Ich habe mich aber sehr über die Unterstützung unter anderem von den Bürgermeistern der anderen amtsangehörigen Gemeinden gefreut.

Kann man denn jetzt in Hörnum noch vernünftig Politik machen?

Weiß ich nicht. Es wird ja sicherlich auch eine Reaktion unserer Wählergemeinschaft geben.

Es ging ja in diesem Jahr in Hörnum auch um verschiedene Bauprojekte. Unter anderem um den Plan, anstelle des Hauses Budersand Golfhäuser zu bauen. Wie sieht es denn in der Sache aus?

Auf dem Ortstermin im November hat die Landesplanung gesagt, nun wisse  unser Planer ja, was er machen müsse, damit das Projekt von Seiten des Landes genehmigt wird. Aber unser  Planer weiß gar nichts. Das ist das große Problem: Die  Landesplanung lässt sich etwas vorlegen und verwirft es. Sie sagt aber nicht, wie sie es haben möchte. Sondern lässt uns im Dunkeln tapsen. Das ist doch  keine Basis. Wenn sie uns ihre Vorstellungen erläutern würden, wäre das schon besser. Ich weiß derzeit also gar nicht, ob sich das mit den Golfhäusern überhaupt noch realisieren lässt. Das gleiche ist ja auch:  Jetzt bauen wir am Renning 17 Häuser, mit insgesamt 23 Wohnungen und da kommt ständig Störfeuer. Wir schaffen Eigentum für Sylter. Trotzdem wird wieder alles von der CDU-Fraktion versucht zu verhindern.

Höre ich da raus, dass Sie die Hörnumer Ortsentwicklung eher negativ sehen?

Ja. Meine Angelegenheit hat ja beispielsweise auch Konsequenzen: Die GbR auf der Düne hat  1,5 Millionen Euro investiert und für uns fünf Mietwohnungen gebaut, damit wir Wohnraum für Sylter schaffen. Das ist kein Investment, mit dem sie große Gewinne gemacht haben. Und dann kommt anschließend die Staatsanwaltschaft, die  ihr Haus durchsucht. Glauben Sie, dass die noch mal in Hörnum investieren? Das machen die nicht wieder. Deswegen weiß ich nicht, wie wir weiter kommen. Die unfundierten Angriffe, die müssen  irgendwann mal aufhören.

Wie bewerten Sie die touristische Entwicklung?

Die Erreichbarkeit von Sylt  ist äußerst mies.
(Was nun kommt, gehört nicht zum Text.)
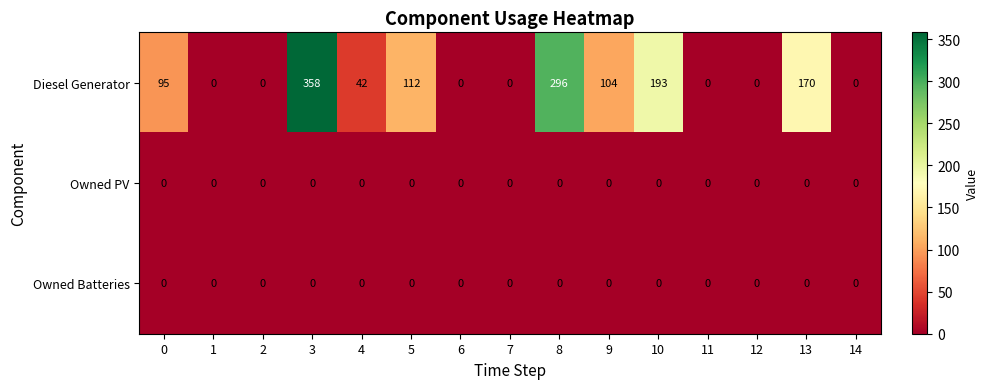

Which series has the largest total across all categories?

Diesel Generator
Die Inselgemeinden bringen jedes Jahr eine Millionen Euro auf, um den Flughafen zu unterstützen. Und das ist auch  das einzige, was super klappt. Aber wir können sonst doch nichts machen. Sollen wir jetzt die Zweigleisigkeit bezahlen?  Gucken Sie sich doch bei der Bahn an, wie die vorgehen. Der eine weiß doch nicht, was der andere gemacht hat. Das Chaos ist jetzt da. Und  jeder weist die Schuld von sich. Und wir haben dabei nichts zu sagen, obwohl wir die Betroffenen sind.  Ich hoffe nur, dass RDC gar nicht antritt. Dann diese unsinnige Idee von der Bahn,  Personenverkehr an den Autozug zu kuppeln. Wie soll das klappen? Das geht doch alles gar nicht.

Kommen wir zum Schluss noch zu etwas Positivem. Worüber freuen Sie sich im Jahr 2015 am meisten?

Über die  Einweihung unseres Mehrfamilienhauses, in dem elf kleine Kinder leben. Ganz toll. Und in unserem Kindergarten sind 2016 ganze 22 Kinder angemeldet.

Was wünschen Sie sich für ihre Gemeinde kommendes Jahr?

Dass der Umgang miteinander offener wird. Ich hatte einen langjährigen Stellvertreter. Wenn dem was nicht gefiel, ist der zu mir rein gekommen und hat gesagt: Du hast einen Vogel, mach das man nicht so. Das war ein offenes Wort. Dann haben wir diskutiert, dann kamen wir zu einem Ergebnis. Das passiert so nicht mehr. Der Fraktionsvorsitzende der CDU, der ist hier noch nie in meinem Büro gewesen, in all den Jahren. Höchstens  dann, wenn ich nicht da war und meine Vertretung hier übernommen hat.